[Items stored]
==================================================

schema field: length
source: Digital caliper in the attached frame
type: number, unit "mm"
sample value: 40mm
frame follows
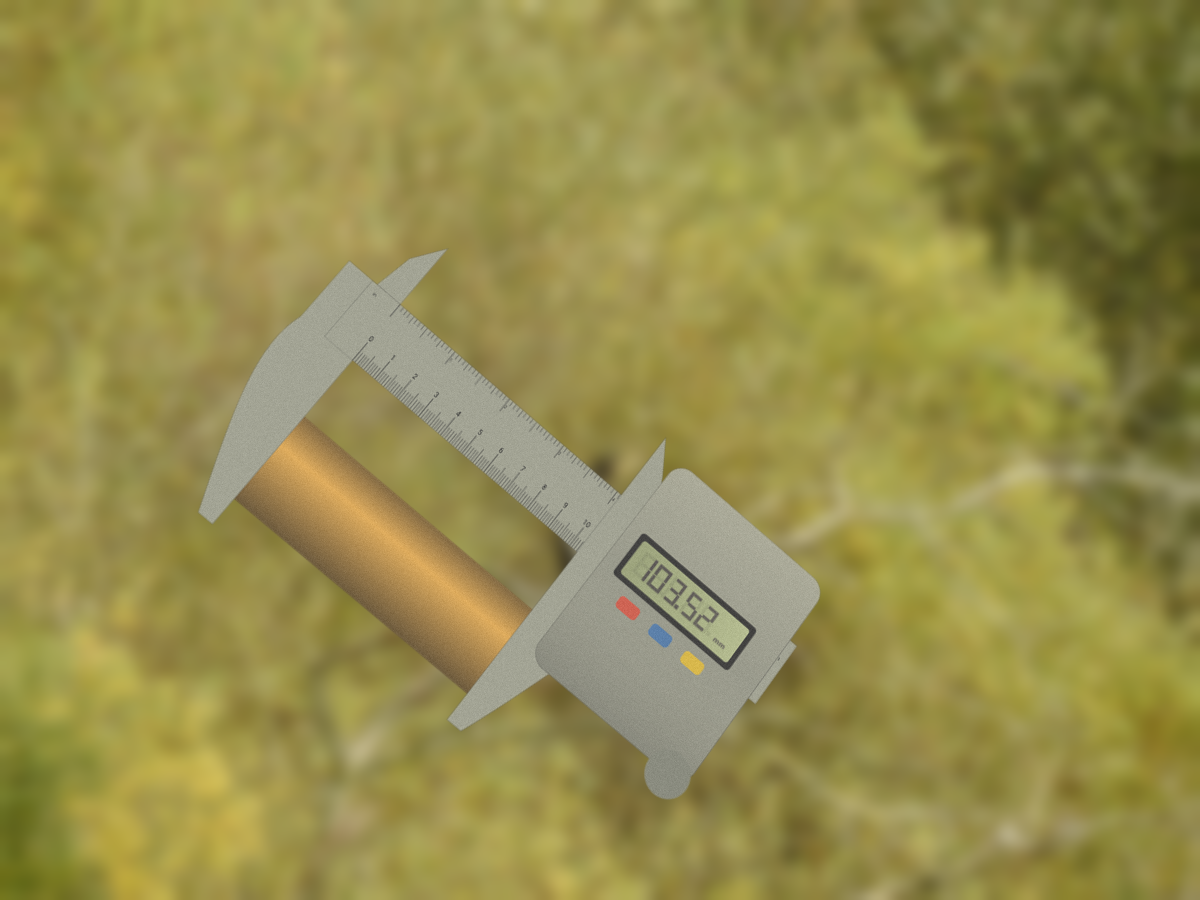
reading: 103.52mm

==================================================

[Directions for this task]: Repeat the listing above word for word, leaving out the picture.

[Solution for this exercise]:
schema field: length
source: Digital caliper in the attached frame
type: number, unit "mm"
sample value: 40mm
frame follows
reading: 103.52mm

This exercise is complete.